Para muchos la mejor película de Weir es “Master and commander”. El viaje al otro lado del mundo, con un villano implacable, que se aparece como un fantasma. Russell Crowe tiene el empeño de derrotarlo. Pura Aventura. Ese villano puede echarnos a pique en cualquier momento, pero a veces hay nieblas para esconderse. Y la tripulación ha de estar unida y el médico observa todo. ¡A los cañones!
Weir hace un cine sin vueltas, directo, las películas de un viajero de las relaciones, de viajes por los Siete Mares o por toda Asia.
¿Será “Camino a la libertad” (“The way back”) su última película? Yo ya no erá ningún adolescente cuando la ví, pero seguí vibrando. ¡Qué maravilla de sensaciones! ¡Otra piedra preciosa! Qué alegría sentía. Ese cine era estar vivo, sentirse vivo. Es la huída de nuestro absurdo cotidiano, de la enfermedad. Aquí los protagonistas huyen de un gulag soviético.
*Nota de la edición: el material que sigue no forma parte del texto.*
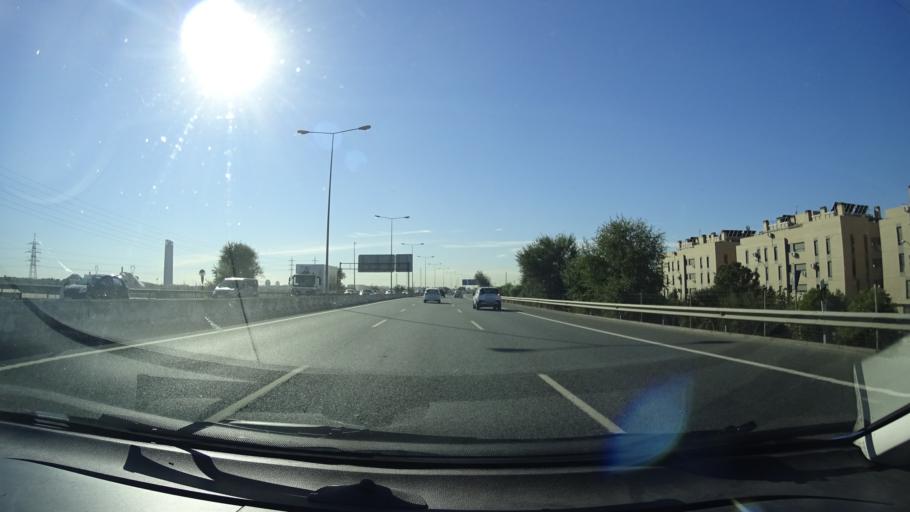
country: ES
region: Andalusia
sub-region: Provincia de Sevilla
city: Camas
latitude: 37.4001
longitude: -6.0271
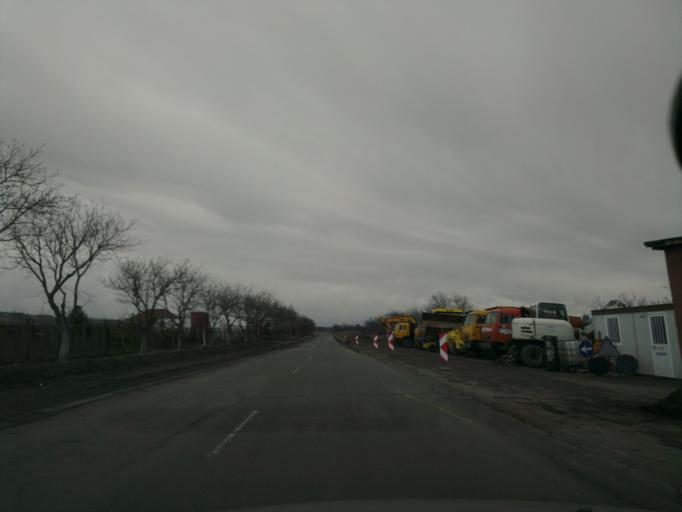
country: MD
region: Laloveni
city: Ialoveni
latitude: 46.9923
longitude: 28.7393
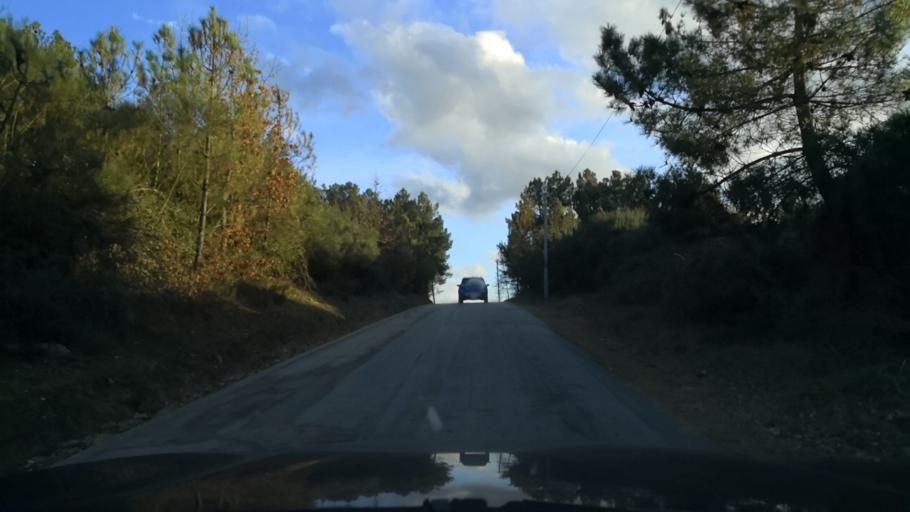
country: PT
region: Braganca
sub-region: Carrazeda de Ansiaes
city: Carrazeda de Anciaes
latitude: 41.2276
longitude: -7.3385
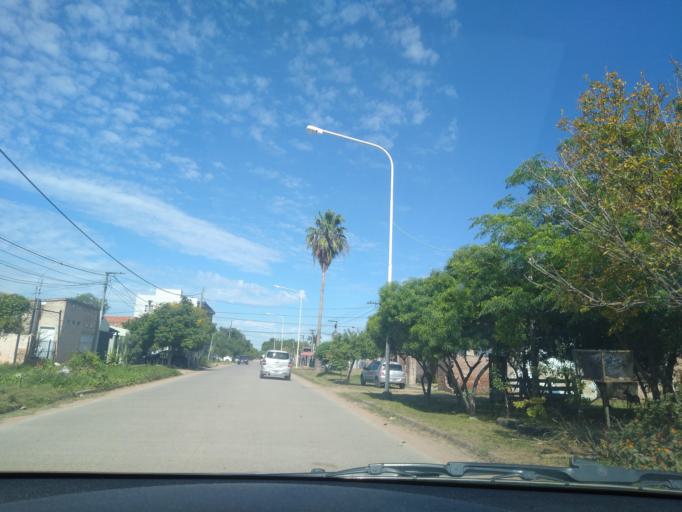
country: AR
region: Chaco
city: Presidencia Roque Saenz Pena
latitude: -26.7786
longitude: -60.4258
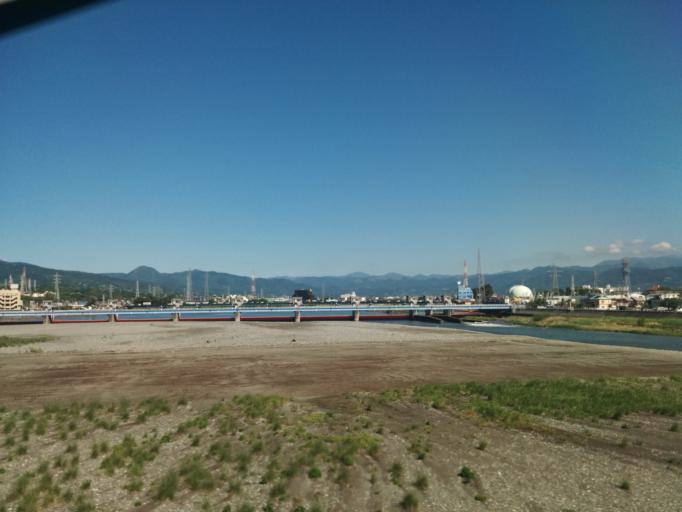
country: JP
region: Kanagawa
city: Odawara
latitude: 35.2705
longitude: 139.1690
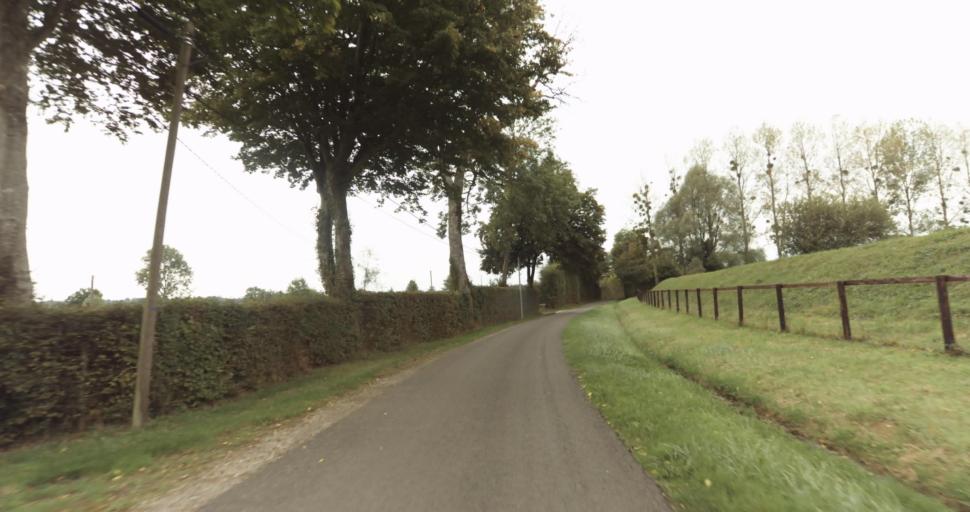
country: FR
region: Lower Normandy
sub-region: Departement de l'Orne
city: Gace
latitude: 48.7405
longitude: 0.2933
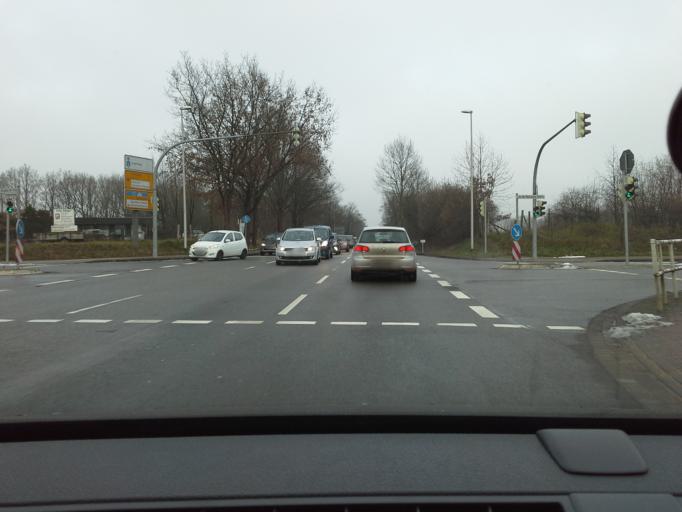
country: DE
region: Schleswig-Holstein
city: Quickborn
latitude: 53.7354
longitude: 9.9035
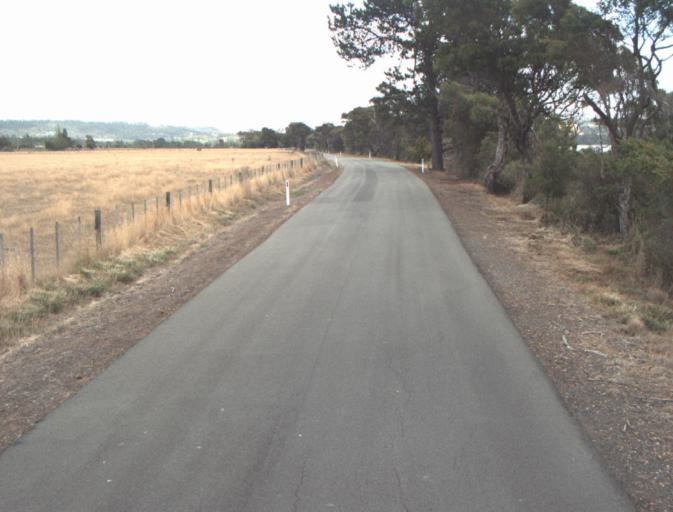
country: AU
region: Tasmania
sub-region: Launceston
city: Mayfield
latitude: -41.2829
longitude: 147.0085
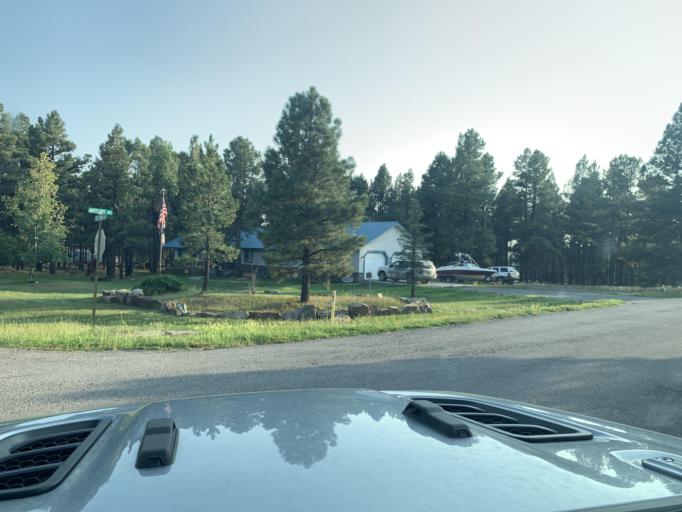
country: US
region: Colorado
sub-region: Archuleta County
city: Pagosa Springs
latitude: 37.2641
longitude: -107.0946
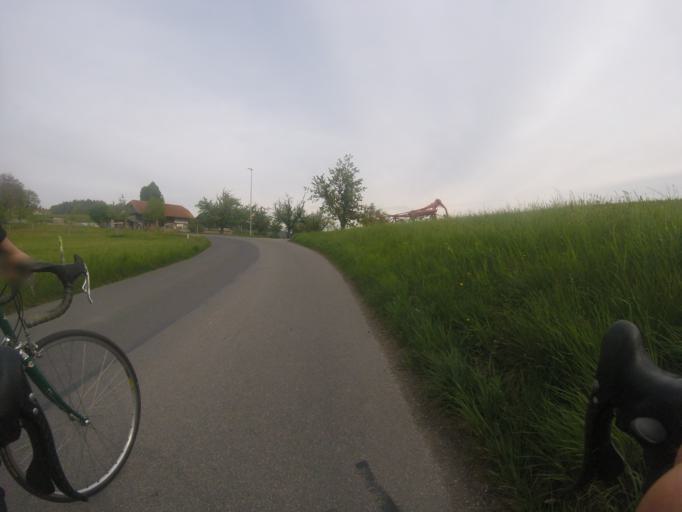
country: CH
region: Bern
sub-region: Bern-Mittelland District
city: Niederwichtrach
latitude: 46.8409
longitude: 7.5908
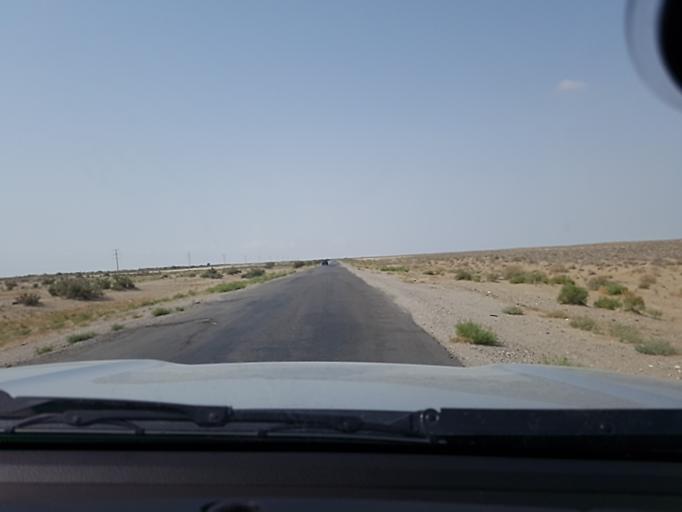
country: TM
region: Balkan
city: Gumdag
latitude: 38.7869
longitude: 54.5962
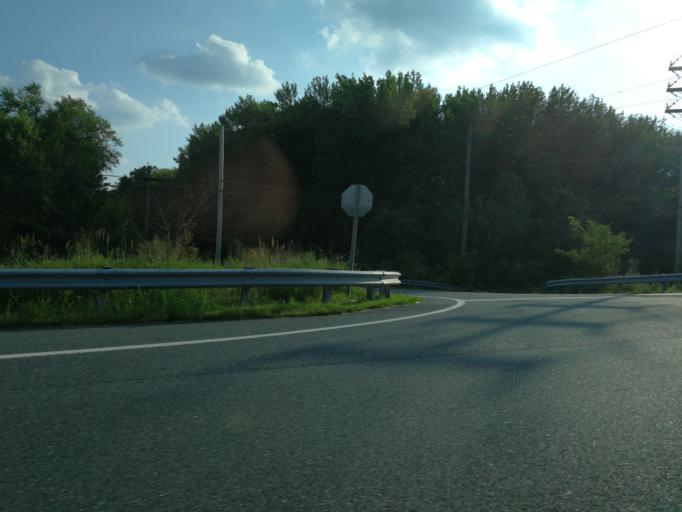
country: US
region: Maryland
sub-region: Harford County
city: Perryman
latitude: 39.4902
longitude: -76.2017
Jim Sturgess, Ed Harris, Colin Farrell se embarcan. ¡Qué trabajos!
Las dudas… ¿Y si el Viaje no tiene sentido? ¿Y si los compañeros me fallan?
Hay viejos cines en los que viví que ya no alcanzo con mi brazo. No sé si el viejo profesor Keating de los poetas muertos me aprobaría el examen. Pero he hecho todo lo posible con mis carencias y mi desmemoria. Si describiera mi silueta, sería la de un lunático. Me embarcaría sin dudarlo en el Surprise, armado de lápices, pensando en algún tipo de heroísmo.